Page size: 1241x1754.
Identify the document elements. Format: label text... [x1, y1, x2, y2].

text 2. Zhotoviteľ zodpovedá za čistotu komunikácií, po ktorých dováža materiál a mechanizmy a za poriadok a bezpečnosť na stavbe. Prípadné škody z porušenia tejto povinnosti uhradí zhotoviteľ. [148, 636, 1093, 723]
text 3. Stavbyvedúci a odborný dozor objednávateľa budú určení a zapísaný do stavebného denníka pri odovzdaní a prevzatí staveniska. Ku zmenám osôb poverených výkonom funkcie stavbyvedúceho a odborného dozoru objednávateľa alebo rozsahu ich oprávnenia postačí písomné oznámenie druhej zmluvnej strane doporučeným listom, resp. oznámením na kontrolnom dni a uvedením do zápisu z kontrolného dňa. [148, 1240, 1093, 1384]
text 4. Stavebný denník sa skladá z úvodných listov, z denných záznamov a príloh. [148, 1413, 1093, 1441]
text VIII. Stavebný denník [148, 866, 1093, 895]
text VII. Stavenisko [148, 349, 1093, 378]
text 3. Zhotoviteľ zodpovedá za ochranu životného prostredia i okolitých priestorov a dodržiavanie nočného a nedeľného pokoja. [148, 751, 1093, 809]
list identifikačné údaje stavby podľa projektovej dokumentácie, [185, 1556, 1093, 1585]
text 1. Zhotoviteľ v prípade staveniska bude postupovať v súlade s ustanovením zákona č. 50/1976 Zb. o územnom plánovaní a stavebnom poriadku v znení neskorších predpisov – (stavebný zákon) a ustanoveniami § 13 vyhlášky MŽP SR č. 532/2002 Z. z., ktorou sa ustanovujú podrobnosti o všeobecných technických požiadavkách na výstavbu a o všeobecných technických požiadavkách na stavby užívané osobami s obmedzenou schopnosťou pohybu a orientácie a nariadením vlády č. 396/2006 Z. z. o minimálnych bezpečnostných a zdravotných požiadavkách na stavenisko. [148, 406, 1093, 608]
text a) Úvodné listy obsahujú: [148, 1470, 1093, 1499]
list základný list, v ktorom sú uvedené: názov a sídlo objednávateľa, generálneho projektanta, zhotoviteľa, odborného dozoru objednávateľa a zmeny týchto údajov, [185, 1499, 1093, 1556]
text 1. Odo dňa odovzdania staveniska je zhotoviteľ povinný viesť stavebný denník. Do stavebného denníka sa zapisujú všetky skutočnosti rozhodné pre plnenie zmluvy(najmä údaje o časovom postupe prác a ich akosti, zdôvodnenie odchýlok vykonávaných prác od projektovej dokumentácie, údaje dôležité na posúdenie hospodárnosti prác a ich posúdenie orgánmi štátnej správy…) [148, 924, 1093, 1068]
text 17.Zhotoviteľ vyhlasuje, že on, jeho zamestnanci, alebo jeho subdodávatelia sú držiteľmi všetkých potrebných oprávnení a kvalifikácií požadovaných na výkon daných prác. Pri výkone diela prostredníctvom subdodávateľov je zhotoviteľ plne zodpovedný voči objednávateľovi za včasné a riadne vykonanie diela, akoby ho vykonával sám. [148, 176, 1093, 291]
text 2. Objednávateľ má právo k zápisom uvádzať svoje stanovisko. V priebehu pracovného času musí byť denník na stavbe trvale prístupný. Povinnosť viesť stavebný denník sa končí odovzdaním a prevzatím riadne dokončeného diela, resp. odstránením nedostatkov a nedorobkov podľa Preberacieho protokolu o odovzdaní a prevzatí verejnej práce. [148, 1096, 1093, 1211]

### Action item
Your reply should be a single number: how many lines in the entries above hold the string "zodpovedá".

### Solution to the exercise
2